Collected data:

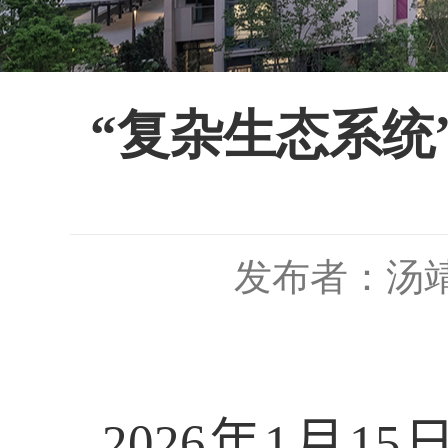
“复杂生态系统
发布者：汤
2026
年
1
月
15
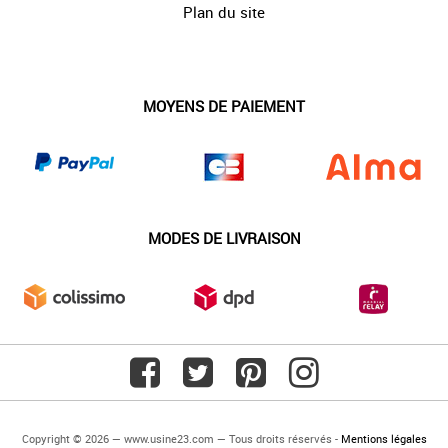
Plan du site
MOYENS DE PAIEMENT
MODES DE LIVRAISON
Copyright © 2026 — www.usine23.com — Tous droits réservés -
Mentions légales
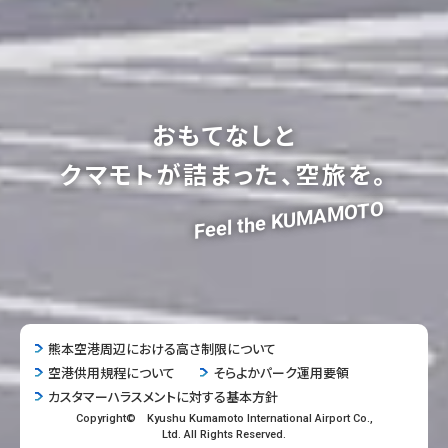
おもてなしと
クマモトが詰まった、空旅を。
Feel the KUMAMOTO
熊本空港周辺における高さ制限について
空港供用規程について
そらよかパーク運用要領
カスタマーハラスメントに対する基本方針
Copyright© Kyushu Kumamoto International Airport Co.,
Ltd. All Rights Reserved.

# TASK:
Your answer must be an exact copy of the data above, minus its pictures.

# EXPECTED ANSWER:
“复杂生态系统
发布者：汤
2026
年
1
月
15
Plan du site
MOYENS DE PAIEMENT
MODES DE LIVRAISON
Copyright © 2026 — www.usine23.com — Tous droits réservés -
Mentions légales
おもてなしと
クマモトが詰まった、空旅を。
Feel the KUMAMOTO
熊本空港周辺における高さ制限について
空港供用規程について
そらよかパーク運用要領
カスタマーハラスメントに対する基本方針
Copyright© Kyushu Kumamoto International Airport Co.,
Ltd. All Rights Reserved.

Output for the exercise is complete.